The work of Gore Vidal transcends genre and form, inspiring his international and faithful readership through a rich literary career. Known best for his stirring fiction and critically celebrated essays, Vidal also made exciting contributions to both stage and screen in addition to his passionate involvement in American politics. His literary career should not be limited to the controversy that often surrounded his works, but it should be defined by his courageous interrogation of American politics and socio-economical issues.
Eugene Louis Vidal was born in West Point, New York on October 3, 1925. Born and bred amongst a lineage of dedicated American Democrats, Vidal later adopted the name ‘Gore’ as a tribute to Oklahoma Democratic Senator Thomas Gore – his grandfather. The son of a New York City debutante and a first lieutenant of the US Army, Vidal developed a fervent love for literature early on. After a transatlantic education path entailing time spent in France, Gore enlisted at the age of 16 and was deployed for active duty during WWII – an experience that would forever influence his prose.
Upon his return from war, Vidal chronicled his personal war experiences through a fiction book about an enlisted serviceman. Published in 1946, when he was just 19 years old, Williwaw marked Vidal’s debut fictional career. Its follow-up, The City and the Pillar, published in 1948, was as equally controversial as it was revolutionary in its portrayal of a homosexual man living in a post-WWII conservative America. Violent attacks disguised as book reviews forced Vidal to adopt the nom de plume ‘Edgar Box’ for his next literary endeavour, a series of thriller and mystery novels. But in the mid 1950s, Vidal went back to writing under his real name. He also began working in Hollywood as an illustrious screenwriter for Metro Goldwyn Mayer. Screenplays were soon followed by stage scripts that were produced in the late 1960s, (Weekend) and early 1970s (An Evening with Richard Nixon).
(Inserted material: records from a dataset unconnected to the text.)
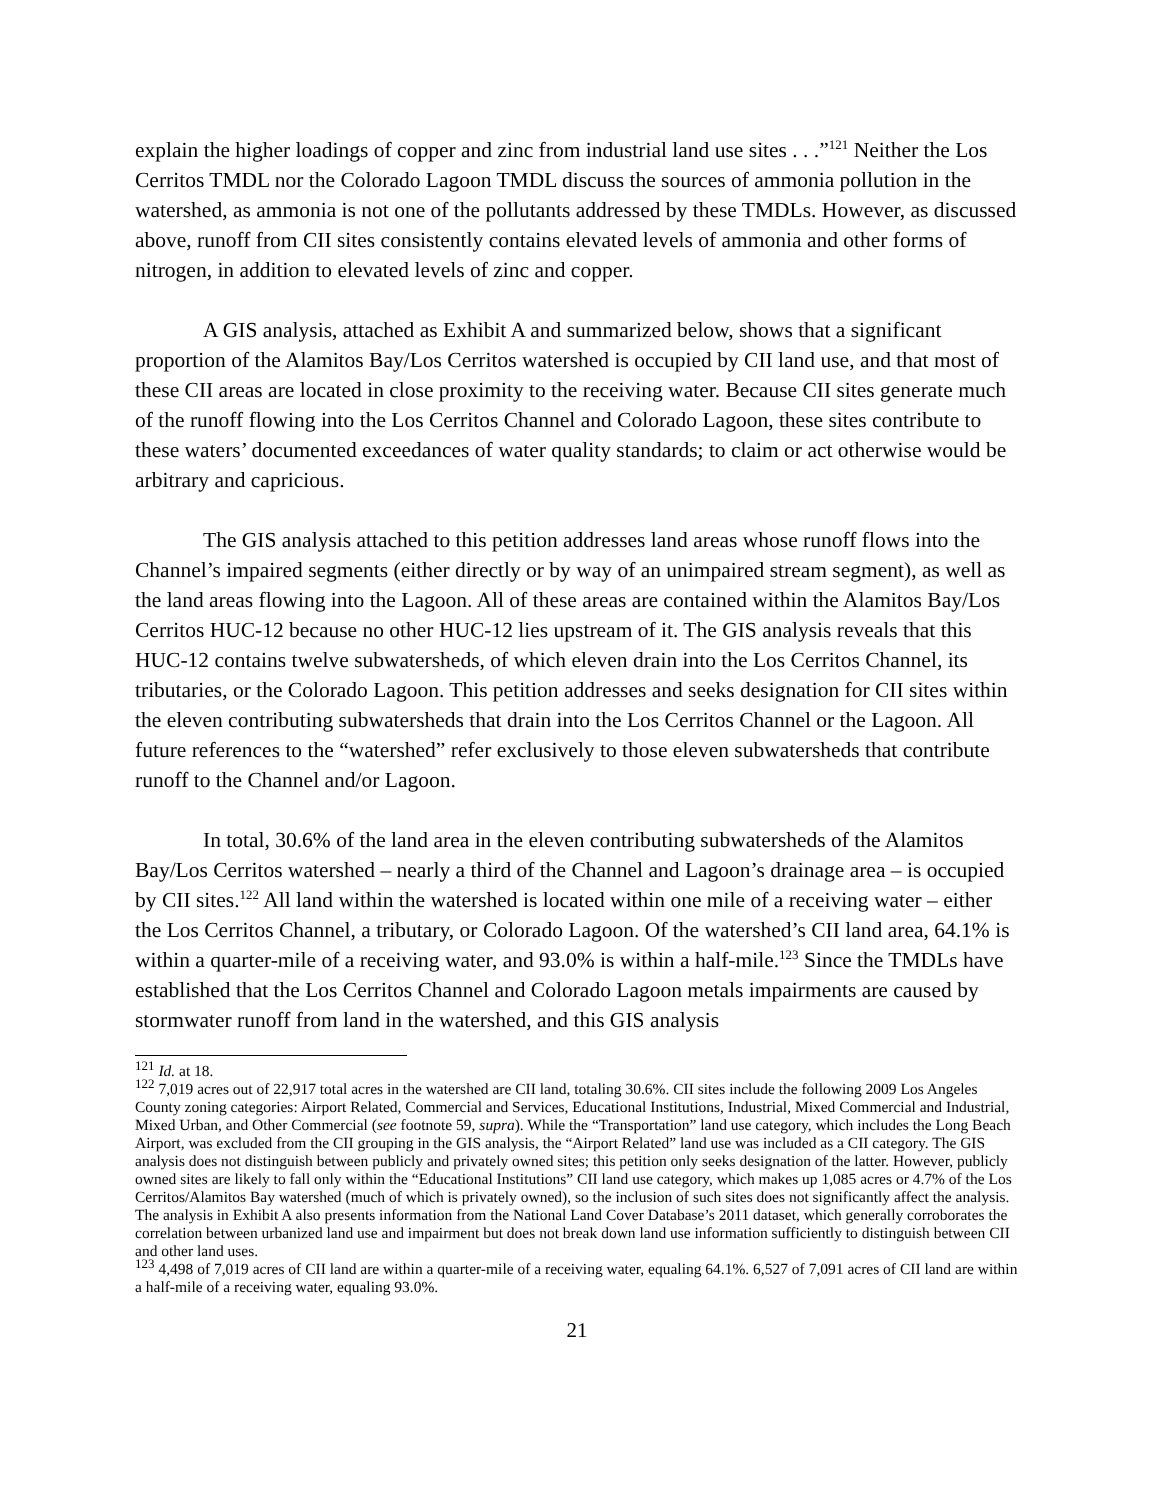explain the higher loadings of copper and zinc from industrial land use sites . . .”<sup>121</sup> Neither the Los Cerritos TMDL nor the Colorado Lagoon TMDL discuss the sources of ammonia pollution in the watershed, as ammonia is not one of the pollutants addressed by these TMDLs. However, as discussed above, runoff from CII sites consistently contains elevated levels of ammonia and other forms of nitrogen, in addition to elevated levels of zinc and copper.
A GIS analysis, attached as Exhibit A and summarized below, shows that a significant proportion of the Alamitos Bay/Los Cerritos watershed is occupied by CII land use, and that most of these CII areas are located in close proximity to the receiving water. Because CII sites generate much of the runoff flowing into the Los Cerritos Channel and Colorado Lagoon, these sites contribute to these waters’ documented exceedances of water quality standards; to claim or act otherwise would be arbitrary and capricious.
The GIS analysis attached to this petition addresses land areas whose runoff flows into the Channel’s impaired segments (either directly or by way of an unimpaired stream segment), as well as the land areas flowing into the Lagoon. All of these areas are contained within the Alamitos Bay/Los Cerritos HUC-12 because no other HUC-12 lies upstream of it. The GIS analysis reveals that this HUC-12 contains twelve subwatersheds, of which eleven drain into the Los Cerritos Channel, its tributaries, or the Colorado Lagoon. This petition addresses and seeks designation for CII sites within the eleven contributing subwatersheds that drain into the Los Cerritos Channel or the Lagoon. All future references to the “watershed” refer exclusively to those eleven subwatersheds that contribute runoff to the Channel and/or Lagoon.
In total, 30.6% of the land area in the eleven contributing subwatersheds of the Alamitos Bay/Los Cerritos watershed – nearly a third of the Channel and Lagoon’s drainage area – is occupied by CII sites.<sup>122</sup> All land within the watershed is located within one mile of a receiving water – either the Los Cerritos Channel, a tributary, or Colorado Lagoon. Of the watershed’s CII land area, 64.1% is within a quarter-mile of a receiving water, and 93.0% is within a half-mile.<sup>123</sup> Since the TMDLs have established that the Los Cerritos Channel and Colorado Lagoon metals impairments are caused by stormwater runoff from land in the watershed, and this GIS analysis
<sup>121</sup> Id. at 18.
<sup>122</sup> 7,019 acres out of 22,917 total acres in the watershed are CII land, totaling 30.6%. CII sites include the following 2009 Los Angeles County zoning categories: Airport Related, Commercial and Services, Educational Institutions, Industrial, Mixed Commercial and Industrial, Mixed Urban, and Other Commercial (see footnote 59, supra). While the “Transportation” land use category, which includes the Long Beach Airport, was excluded from the CII grouping in the GIS analysis, the “Airport Related” land use was included as a CII category. The GIS analysis does not distinguish between publicly and privately owned sites; this petition only seeks designation of the latter. However, publicly owned sites are likely to fall only within the “Educational Institutions” CII land use category, which makes up 1,085 acres or 4.7% of the Los Cerritos/Alamitos Bay watershed (much of which is privately owned), so the inclusion of such sites does not significantly affect the analysis. The analysis in Exhibit A also presents information from the National Land Cover Database’s 2011 dataset, which generally corroborates the correlation between urbanized land use and impairment but does not break down land use information sufficiently to distinguish between CII and other land uses.
<sup>123</sup> 4,498 of 7,019 acres of CII land are within a quarter-mile of a receiving water, equaling 64.1%. 6,527 of 7,091 acres of CII land are within a half-mile of a receiving water, equaling 93.0%.
21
But the best of Vidal was still to come. Vidal established himself as a truly accomplished writer with the publication of highly celebrated essays featuring meticulous commentaries on American politics and history, in addition to thorough explorations of sexuality, gender and popular culture. His essays, memoir and non-fiction volumes tally nearly thirty – including the collections Rocking the Boat (1963), Matters of Fact and Fiction (1977), Armageddon? (1987), Decline and Fall of the American Empire (1992) and Gore Vidal: Snapshots in History’s Glare (2009). As a gifted craftsman, his effortless transition between, and fusion of, fact to fiction earned him critical praise and an ever expanding devoted readership.
When exploring the sheer longevity of Vidal’s rich literary legacy, it is perhaps Narratives of the Empire that remains a true anchor of the author’s canon. Written over an almost 30-year period, Vidal’s masterpiece is an epic seven novel series featuring various key figures in American politics. The series includes some of his most celebrated works such as Burr (1973), Washington D.C. (1967), 1876 (1976), Lincoln (1984), Empire (1987), Hollywood (1990) and The Golden Age (2000) – although they were not published according to their historical chronology (Vidal was insistent that reading the series non-sequentially would not compromise their narrative clarity).
With a career as productive as critically celebrated, Gore Vidal should be remembered as an author who never became a victim of tradition and establishment. In fact, Vidal did not seek to be the literary voice of a nation, but strived to write as honestly as he could. Perhaps it is one of his famous quotes that best sums up his career: concluding his 1974 interview with The Paris Review, Vidal said: ‘Strange business, all in all. One never gets to the end of it. That’s why I go on, I suppose. To see what the next sentences I write will be.’